For calculating hourly wind averages, I use PHP as shown below:
$query = "SELECT * FROM weather_readings WHERE TIMESTAMP BETWEEN startTime AND endTime ORDER BY TIMESTAMP ASC";
$data = $database->query($query)->fetchAll(PDO::FETCH_ASSOC);
foreach($data as $record)
{
$count++;
$velocity = $record['VELOCITY'];
$radians = deg2rad($record['BEARING']);
$xComponent += $velocity * sin($radians);
$yComponent += $velocity * cos($radians);
}
if ($count > 0)
{
$meanVelocity = sqrt($xComponent * $xComponent + $yComponent * $yComponent) / $count;
$meanBearing = rad2deg(atan2($xComponent, $yComponent));
if ($meanBearing < 0) $meanBearing += 360;
}
This method is efficient and runs quickly.
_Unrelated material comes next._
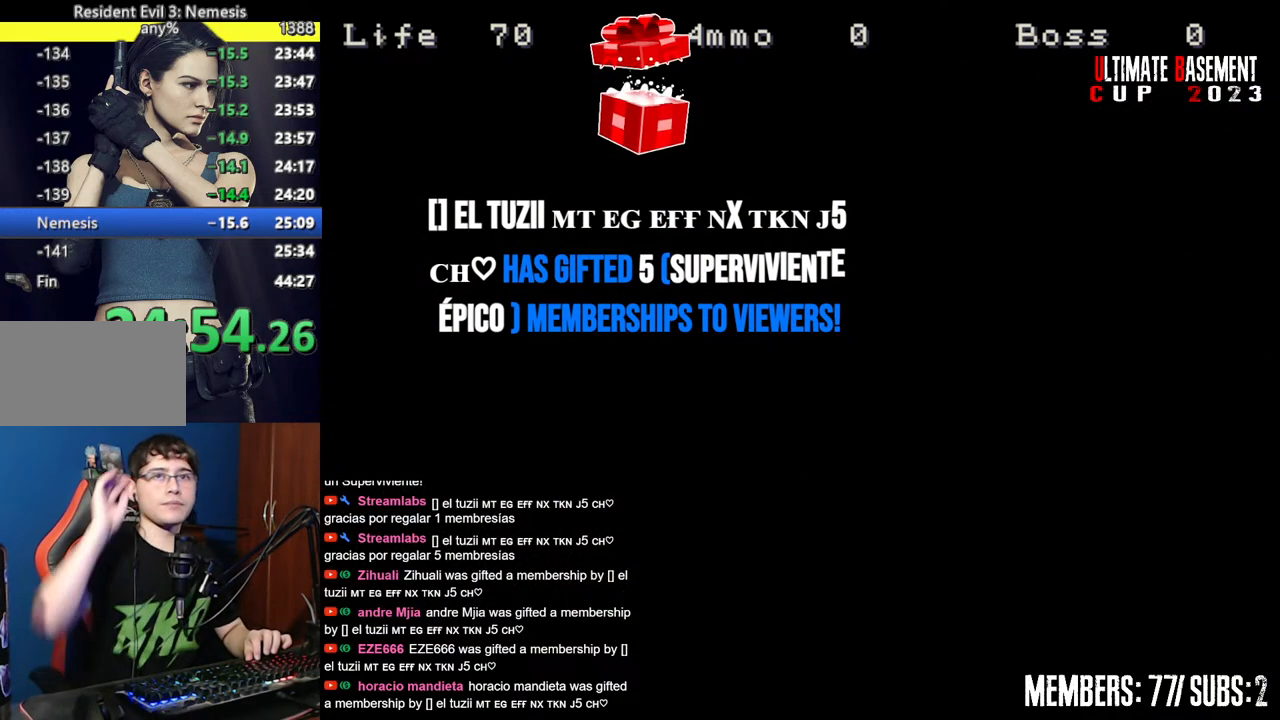
{"keys": ["space"], "events": [[400, "space", "down"]]}
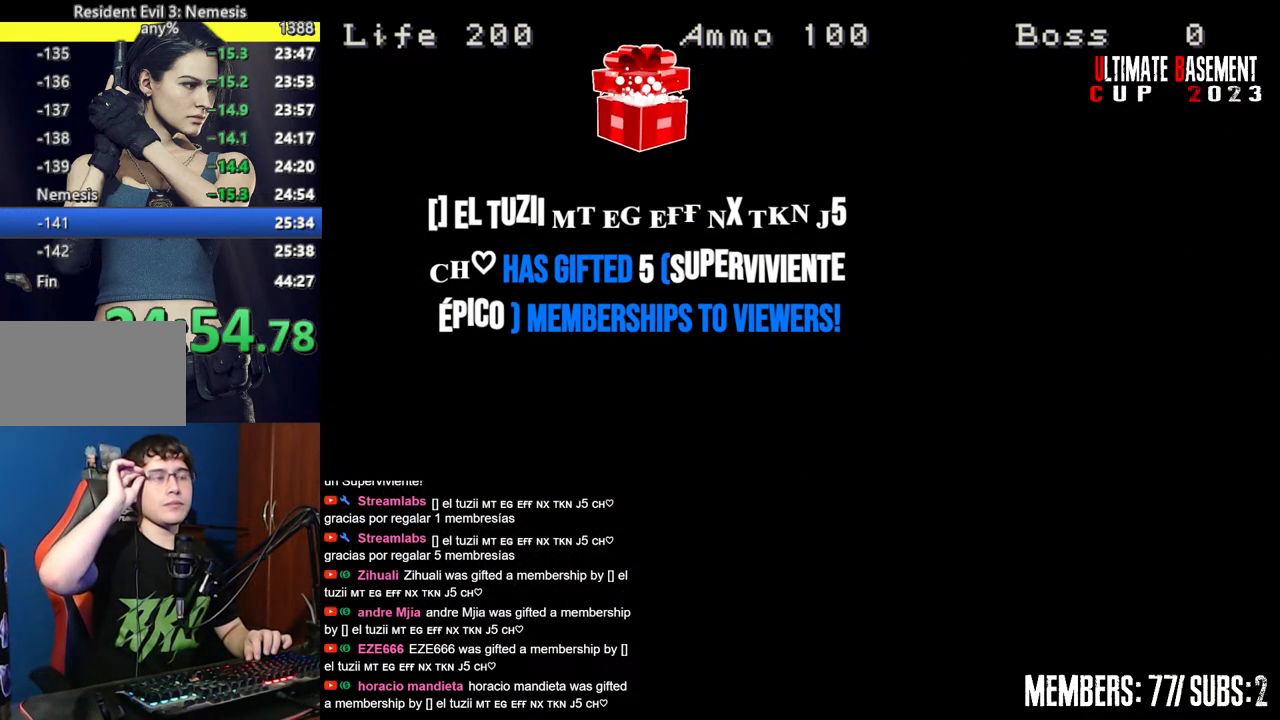
{"keys": [], "events": [[50, "space", "up"], [134, "space", "down"], [184, "space", "up"], [384, "space", "down"], [467, "space", "up"]]}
To expand my database knowledge, I created a stored procedure named GetAverageWind that processes the same data:
DECLARE MEANVELOCITY, MEANBEARING, vel, bear FLOAT;
DECLARE finished BOOL DEFAULT FALSE;
DECLARE dataCursor CURSOR FOR SELECT VELOCITY, BEARING FROM weather_readings WHERE TIMESTAMP >= startTime AND TIMESTAMP <= endTime;
DECLARE CONTINUE HANDLER FOR NOT FOUND SET finished = TRUE;
OPEN dataCursor;
process_loop: LOOP
FETCH dataCursor INTO vel, bear;
IF finished THEN
LEAVE process_loop;
END IF;
SET @angleRad = RADIANS(bear);
SET @sinValue = SIN(@angleRad);
SET @cosValue = COS(@angleRad);
SET @xSum = @xSum + vel * @sinValue;
SET @ySum = @ySum + vel * @cosValue;
SET @total = @total + 1;
END LOOP;
CLOSE dataCursor;
IF @total > 0 THEN
SET MEANVELOCITY = SQRT(@xSum * @xSum + @ySum * @ySum) / @total;
SET MEANBEARING = DEGREES(ATAN2(@xSum, @ySum));
WHILE MEANBEARING < 0 DO SET MEANBEARING = MEANBEARING + 360; END WHILE;
END IF;
SELECT MEANVELOCITY, MEANBEARING;
While both methods yield the same results, the stored procedure is much slower. I notice that the CPU load approaches 100% when using the stored procedure, while the PHP method barely impacts performance.
Given that I need to analyze each entry for vector computations, can anyone explain the performance discrepancies and suggest ways to optimize the stored procedure?